Republican presidential hopeful Scott Walker appears to have shifted his stance on allowing automatic citizenship for the children of immigrants who entered the country illegally. In an interview with ABC's "This Week" Sunday, Walker said he does not wish to amend the 14th Amendment to the Constitution, which guarantees citizenship to anyone born on U.S. soil.
That view is seen to be in contrast with a statements made by Walker nearly a week ago, saying he would like to end birthright citizenship. He did not, however, answer whether he agreed with the 14th Amendment.
In a later interview with CNBC Sunday, apparently clarifying his opinion, Walker said his mind isn't made up. "I'm not taking a position on it one way or the other," he said.
Scott Walker makes a complete clown of himself: Now he says he has no position on birthright citizenship http://t.co/6BzJMsqfbi
— Salon.com (@Salon) August 21, 2015
The debate over birthright citizenship erupted last week when Republican front-runner and business tycoon Donald Trump said he would end it, alleging women were traveling to the U.S. just so their children would have American citizenship.
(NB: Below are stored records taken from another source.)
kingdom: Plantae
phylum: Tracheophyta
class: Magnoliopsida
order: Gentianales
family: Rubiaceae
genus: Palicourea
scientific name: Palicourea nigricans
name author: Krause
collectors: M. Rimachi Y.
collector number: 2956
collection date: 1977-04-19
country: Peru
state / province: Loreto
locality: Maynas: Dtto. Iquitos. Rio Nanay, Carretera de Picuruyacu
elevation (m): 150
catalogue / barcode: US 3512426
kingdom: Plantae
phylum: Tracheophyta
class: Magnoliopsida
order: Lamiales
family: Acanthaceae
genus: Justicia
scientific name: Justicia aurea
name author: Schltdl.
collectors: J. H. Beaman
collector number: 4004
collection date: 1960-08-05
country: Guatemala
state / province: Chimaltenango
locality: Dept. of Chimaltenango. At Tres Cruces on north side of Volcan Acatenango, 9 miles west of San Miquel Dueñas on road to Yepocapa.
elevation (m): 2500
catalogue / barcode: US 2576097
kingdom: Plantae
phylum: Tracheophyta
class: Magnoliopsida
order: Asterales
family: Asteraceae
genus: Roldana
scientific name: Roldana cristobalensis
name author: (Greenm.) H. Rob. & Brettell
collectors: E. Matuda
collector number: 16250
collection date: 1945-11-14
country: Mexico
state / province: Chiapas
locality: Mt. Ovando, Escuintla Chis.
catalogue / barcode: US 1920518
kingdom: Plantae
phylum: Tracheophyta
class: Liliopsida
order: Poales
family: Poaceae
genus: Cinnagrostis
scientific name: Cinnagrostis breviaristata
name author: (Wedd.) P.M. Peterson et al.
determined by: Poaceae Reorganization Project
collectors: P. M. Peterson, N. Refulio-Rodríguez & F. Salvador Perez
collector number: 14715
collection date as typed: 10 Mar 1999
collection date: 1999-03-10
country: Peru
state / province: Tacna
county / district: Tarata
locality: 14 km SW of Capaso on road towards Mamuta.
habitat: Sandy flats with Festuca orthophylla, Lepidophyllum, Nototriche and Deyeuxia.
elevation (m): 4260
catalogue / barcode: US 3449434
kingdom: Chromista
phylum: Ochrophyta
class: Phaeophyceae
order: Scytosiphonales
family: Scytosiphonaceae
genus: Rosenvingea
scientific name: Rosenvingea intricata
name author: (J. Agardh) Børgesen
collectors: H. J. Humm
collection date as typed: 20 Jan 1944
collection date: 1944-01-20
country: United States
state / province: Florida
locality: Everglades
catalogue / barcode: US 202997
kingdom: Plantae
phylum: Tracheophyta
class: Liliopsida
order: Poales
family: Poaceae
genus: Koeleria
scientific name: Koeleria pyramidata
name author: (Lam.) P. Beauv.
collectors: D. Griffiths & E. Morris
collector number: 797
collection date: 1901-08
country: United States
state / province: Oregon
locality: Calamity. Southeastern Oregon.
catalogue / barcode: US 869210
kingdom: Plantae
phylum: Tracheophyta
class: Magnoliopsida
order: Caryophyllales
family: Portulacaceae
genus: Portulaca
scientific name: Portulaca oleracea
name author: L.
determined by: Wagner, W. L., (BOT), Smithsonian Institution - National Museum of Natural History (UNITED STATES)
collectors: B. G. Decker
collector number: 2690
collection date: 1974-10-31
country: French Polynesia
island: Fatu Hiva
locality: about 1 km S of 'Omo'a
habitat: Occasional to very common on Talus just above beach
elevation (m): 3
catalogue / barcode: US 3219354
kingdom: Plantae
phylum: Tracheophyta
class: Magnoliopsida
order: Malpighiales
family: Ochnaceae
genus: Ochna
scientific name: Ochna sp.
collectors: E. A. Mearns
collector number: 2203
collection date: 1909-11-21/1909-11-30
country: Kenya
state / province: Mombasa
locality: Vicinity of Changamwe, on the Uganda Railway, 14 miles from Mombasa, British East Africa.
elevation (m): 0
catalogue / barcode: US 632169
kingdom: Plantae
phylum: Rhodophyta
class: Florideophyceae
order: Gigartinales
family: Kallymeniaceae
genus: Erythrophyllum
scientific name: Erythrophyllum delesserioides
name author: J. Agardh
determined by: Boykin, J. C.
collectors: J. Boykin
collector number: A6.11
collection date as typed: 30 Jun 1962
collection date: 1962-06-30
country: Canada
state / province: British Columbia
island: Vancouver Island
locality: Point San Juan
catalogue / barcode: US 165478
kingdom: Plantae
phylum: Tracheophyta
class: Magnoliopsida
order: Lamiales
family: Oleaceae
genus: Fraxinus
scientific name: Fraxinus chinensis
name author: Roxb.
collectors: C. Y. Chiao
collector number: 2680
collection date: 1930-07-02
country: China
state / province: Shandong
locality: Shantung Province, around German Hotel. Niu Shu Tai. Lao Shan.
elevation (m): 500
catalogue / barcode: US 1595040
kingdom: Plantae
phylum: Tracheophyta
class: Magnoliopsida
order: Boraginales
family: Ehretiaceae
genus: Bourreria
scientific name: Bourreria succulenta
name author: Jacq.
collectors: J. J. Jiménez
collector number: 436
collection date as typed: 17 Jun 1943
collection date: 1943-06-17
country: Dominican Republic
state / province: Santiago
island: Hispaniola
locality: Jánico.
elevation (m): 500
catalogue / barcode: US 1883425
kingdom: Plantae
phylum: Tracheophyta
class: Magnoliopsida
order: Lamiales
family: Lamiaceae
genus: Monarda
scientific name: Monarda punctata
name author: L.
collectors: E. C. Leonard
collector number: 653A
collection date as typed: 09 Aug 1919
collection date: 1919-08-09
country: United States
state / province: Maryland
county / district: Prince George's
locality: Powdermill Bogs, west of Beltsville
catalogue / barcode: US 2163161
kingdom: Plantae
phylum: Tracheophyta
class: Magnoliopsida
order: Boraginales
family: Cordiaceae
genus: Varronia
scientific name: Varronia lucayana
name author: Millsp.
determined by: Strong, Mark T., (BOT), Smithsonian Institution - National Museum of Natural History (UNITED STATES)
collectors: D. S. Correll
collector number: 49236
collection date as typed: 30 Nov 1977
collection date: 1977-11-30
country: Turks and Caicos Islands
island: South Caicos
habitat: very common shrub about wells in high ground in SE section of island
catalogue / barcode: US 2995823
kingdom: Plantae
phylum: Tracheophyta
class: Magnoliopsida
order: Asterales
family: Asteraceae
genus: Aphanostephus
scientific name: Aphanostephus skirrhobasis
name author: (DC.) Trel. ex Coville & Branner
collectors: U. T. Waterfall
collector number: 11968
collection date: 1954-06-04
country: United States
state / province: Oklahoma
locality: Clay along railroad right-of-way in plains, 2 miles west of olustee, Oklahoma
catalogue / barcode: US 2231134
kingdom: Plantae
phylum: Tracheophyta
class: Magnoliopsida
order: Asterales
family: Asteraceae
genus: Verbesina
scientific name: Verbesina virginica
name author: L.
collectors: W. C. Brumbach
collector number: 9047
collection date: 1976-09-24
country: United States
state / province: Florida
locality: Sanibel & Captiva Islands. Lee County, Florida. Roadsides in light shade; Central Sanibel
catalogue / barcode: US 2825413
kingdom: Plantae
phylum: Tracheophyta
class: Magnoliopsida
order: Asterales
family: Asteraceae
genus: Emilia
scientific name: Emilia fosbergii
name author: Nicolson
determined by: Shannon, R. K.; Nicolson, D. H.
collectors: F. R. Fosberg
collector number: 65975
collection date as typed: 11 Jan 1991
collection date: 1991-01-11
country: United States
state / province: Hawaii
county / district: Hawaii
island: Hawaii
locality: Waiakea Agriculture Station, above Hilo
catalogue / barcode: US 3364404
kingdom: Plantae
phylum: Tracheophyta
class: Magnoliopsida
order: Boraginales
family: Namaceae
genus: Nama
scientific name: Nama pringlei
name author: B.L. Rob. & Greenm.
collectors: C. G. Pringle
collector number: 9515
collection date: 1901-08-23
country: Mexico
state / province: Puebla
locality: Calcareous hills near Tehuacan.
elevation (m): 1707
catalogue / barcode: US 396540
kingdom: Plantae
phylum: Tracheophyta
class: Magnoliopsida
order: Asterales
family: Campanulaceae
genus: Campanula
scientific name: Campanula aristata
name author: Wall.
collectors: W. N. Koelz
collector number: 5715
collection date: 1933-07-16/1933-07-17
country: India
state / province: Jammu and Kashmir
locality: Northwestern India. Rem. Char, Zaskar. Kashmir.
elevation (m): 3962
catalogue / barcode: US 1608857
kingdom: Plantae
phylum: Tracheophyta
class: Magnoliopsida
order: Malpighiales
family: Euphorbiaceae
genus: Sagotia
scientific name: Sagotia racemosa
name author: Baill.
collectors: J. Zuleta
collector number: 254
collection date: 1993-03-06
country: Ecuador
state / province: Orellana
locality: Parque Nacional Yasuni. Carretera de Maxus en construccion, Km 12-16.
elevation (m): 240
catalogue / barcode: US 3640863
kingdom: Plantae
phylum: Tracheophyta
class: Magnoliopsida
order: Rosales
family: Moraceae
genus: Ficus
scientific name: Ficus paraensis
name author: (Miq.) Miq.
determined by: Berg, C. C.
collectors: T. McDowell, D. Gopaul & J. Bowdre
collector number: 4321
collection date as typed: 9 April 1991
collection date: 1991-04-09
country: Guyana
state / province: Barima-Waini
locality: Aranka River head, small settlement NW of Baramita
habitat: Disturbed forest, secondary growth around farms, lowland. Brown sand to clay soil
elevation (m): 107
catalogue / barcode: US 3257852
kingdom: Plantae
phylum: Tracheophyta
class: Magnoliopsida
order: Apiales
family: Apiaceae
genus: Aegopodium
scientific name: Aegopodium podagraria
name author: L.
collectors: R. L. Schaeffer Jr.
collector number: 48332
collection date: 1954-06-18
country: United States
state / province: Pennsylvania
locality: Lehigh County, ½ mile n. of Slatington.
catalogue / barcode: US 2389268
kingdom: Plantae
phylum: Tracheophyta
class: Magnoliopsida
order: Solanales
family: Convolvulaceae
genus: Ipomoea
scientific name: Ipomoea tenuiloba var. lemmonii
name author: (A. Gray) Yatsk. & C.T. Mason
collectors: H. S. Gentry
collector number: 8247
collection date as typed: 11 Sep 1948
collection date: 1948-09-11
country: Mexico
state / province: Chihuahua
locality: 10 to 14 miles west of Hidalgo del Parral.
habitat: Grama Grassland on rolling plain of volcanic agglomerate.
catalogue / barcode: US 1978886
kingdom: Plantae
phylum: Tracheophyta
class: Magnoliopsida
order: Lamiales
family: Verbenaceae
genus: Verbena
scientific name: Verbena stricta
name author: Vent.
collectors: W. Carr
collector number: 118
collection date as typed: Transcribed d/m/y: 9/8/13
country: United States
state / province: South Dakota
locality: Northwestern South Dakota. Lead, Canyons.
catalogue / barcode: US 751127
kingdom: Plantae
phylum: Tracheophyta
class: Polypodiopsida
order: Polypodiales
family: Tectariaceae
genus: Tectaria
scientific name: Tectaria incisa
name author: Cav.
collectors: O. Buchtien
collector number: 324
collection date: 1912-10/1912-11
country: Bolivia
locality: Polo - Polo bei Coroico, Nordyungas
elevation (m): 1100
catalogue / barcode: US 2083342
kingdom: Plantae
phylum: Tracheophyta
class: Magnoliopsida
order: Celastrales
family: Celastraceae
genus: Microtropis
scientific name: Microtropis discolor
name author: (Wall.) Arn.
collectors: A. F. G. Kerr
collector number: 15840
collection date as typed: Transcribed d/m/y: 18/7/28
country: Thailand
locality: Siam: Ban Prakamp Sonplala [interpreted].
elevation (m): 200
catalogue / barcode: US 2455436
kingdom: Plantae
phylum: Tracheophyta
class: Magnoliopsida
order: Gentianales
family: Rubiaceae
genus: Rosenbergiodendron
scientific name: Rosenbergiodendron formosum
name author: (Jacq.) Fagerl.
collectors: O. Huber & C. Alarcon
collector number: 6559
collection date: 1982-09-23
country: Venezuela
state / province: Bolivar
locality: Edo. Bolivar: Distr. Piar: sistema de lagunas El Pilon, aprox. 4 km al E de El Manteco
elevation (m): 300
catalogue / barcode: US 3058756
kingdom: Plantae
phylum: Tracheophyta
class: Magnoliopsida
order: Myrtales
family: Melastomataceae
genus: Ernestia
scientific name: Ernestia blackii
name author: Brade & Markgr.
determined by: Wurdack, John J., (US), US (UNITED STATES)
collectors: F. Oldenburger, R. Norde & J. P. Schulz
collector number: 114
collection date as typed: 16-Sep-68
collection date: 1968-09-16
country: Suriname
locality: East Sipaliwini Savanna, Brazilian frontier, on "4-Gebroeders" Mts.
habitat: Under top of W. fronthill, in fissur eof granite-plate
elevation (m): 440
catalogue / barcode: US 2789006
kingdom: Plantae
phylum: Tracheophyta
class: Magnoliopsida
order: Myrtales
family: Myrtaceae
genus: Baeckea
Since then, many GOP candidates have taken strong stances, but Walker has come under fire for an opinion that seems ever shifting, the Washington Post said.
In an interview with Fox News last Monday, Walker said his views were similar to Trump's. But asked whether he would amend the 14th Amendment nearly a week later by ABC News Sunday, Walker said, "No."
"My point is any discussion that goes beyond securing the border and enforcing laws are things that should be a red flag to voters out there who for years have heard lip service from politicians and are understandably angry," he added.
Walker was once considered on the more liberal end of the Republican party with regard to immigrant rights and favored a path to citizenship for immigrants who entered the country illegally. More recently, as he has taken a stronger stance on the matter, he has struggled to clarify his views.
Walker, the governor of Wisconsin, is in fourth place in the GOP presidential race, averaging about 7.7 percent support nationally, RealClearPolitics reported.